(The data):
◇ ◇ ◇ ◇ ◇ ◇ ◇

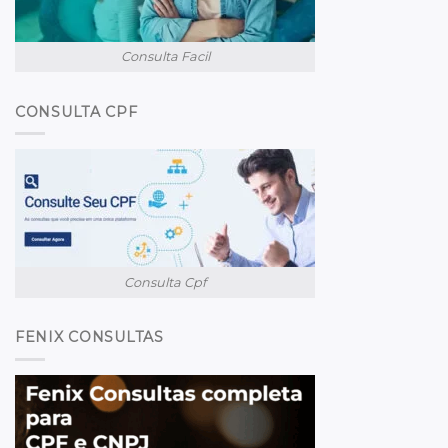
Consulta Facil
CONSULTA CPF
Consulta Cpf
FENIX CONSULTAS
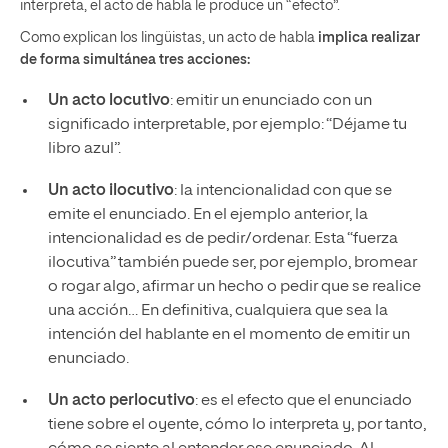
interpreta, el acto de habla le produce un “efecto”.
Como explican los lingüistas, un acto de habla
implica realizar
de forma simultánea tres acciones:
Un acto locutivo
: emitir un enunciado con un
significado interpretable, por ejemplo: “Déjame tu
libro azul”.
Un acto ilocutivo
: la intencionalidad con que se
emite el enunciado. En el ejemplo anterior, la
intencionalidad es de pedir/ordenar. Esta “fuerza
ilocutiva” también puede ser, por ejemplo, bromear
o rogar algo, afirmar un hecho o pedir que se realice
una acción… En definitiva, cualquiera que sea la
intención del hablante en el momento de emitir un
enunciado.
Un acto perlocutivo
: es el efecto que el enunciado
tiene sobre el oyente, cómo lo interpreta y, por tanto,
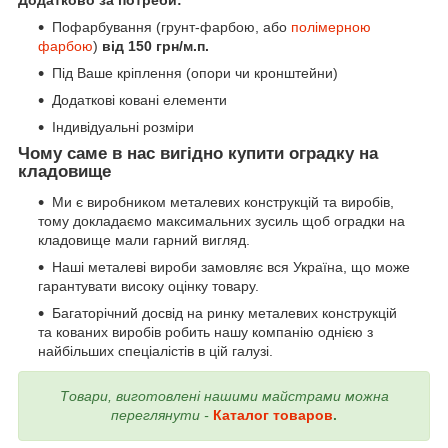
Додатково за потреби:
Пофарбування (грунт-фарбою, або
полімерною
фарбою
)
від 150 грн/м.п.
Під Ваше кріплення (опори чи кронштейни)
Додаткові ковані елементи
Індивідуальні розміри
Чому саме в нас вигідно купити оградку на
кладовище
Ми є виробником металевих конструкцій та виробів,
тому докладаємо максимальних зусиль щоб оградки на
кладовище мали гарний вигляд.
Наші металеві вироби замовляє вся Україна, що може
гарантувати високу оцінку товару.
Багаторічний досвід на ринку металевих конструкцій
та кованих виробів робить нашу компанію однією з
найбільших спеціалістів в цій галузі.
Товари, виготовлені нашими майстрами можна
переглянути -
Каталог товаров
.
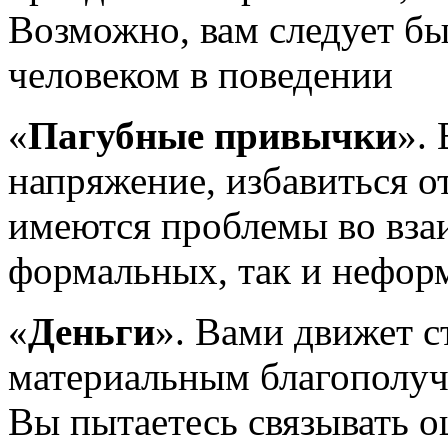
Возможно, вам следует б
человеком в поведении
«
Пагубные привычки
».
напряжение, избавиться от
имеются проблемы во вз
формальных, так и нефор
«
Деньги
». Вами движет 
материальным благополуч
Вы пытаетесь связывать о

◇ ◇ ◇ ◇ ◇ ◇ ◇

(What you need to do): Reproduce the data word for word; no pictures.

(Response box):
Consulta Facil
CONSULTA CPF
Consulta Cpf
FENIX CONSULTAS
interpreta, el acto de habla le produce un “efecto”.
Como explican los lingüistas, un acto de habla
implica realizar
de forma simultánea tres acciones:
Un acto locutivo
: emitir un enunciado con un
significado interpretable, por ejemplo: “Déjame tu
libro azul”.
Un acto ilocutivo
: la intencionalidad con que se
emite el enunciado. En el ejemplo anterior, la
intencionalidad es de pedir/ordenar. Esta “fuerza
ilocutiva” también puede ser, por ejemplo, bromear
o rogar algo, afirmar un hecho o pedir que se realice
una acción… En definitiva, cualquiera que sea la
intención del hablante en el momento de emitir un
enunciado.
Un acto perlocutivo
: es el efecto que el enunciado
tiene sobre el oyente, cómo lo interpreta y, por tanto,
Додатково за потреби:
Пофарбування (грунт-фарбою, або
полімерною
фарбою
)
від 150 грн/м.п.
Під Ваше кріплення (опори чи кронштейни)
Додаткові ковані елементи
Індивідуальні розміри
Чому саме в нас вигідно купити оградку на
кладовище
Ми є виробником металевих конструкцій та виробів,
тому докладаємо максимальних зусиль щоб оградки на
кладовище мали гарний вигляд.
Наші металеві вироби замовляє вся Україна, що може
гарантувати високу оцінку товару.
Багаторічний досвід на ринку металевих конструкцій
та кованих виробів робить нашу компанію однією з
найбільших спеціалістів в цій галузі.
Товари, виготовлені нашими майстрами можна
переглянути -
Каталог товаров
.
Возможно, вам следует б
человеком в поведении
«
Пагубные привычки
».
напряжение, избавиться от
имеются проблемы во вз
формальных, так и нефор
«
Деньги
». Вами движет 
материальным благополуч
Вы пытаетесь связывать о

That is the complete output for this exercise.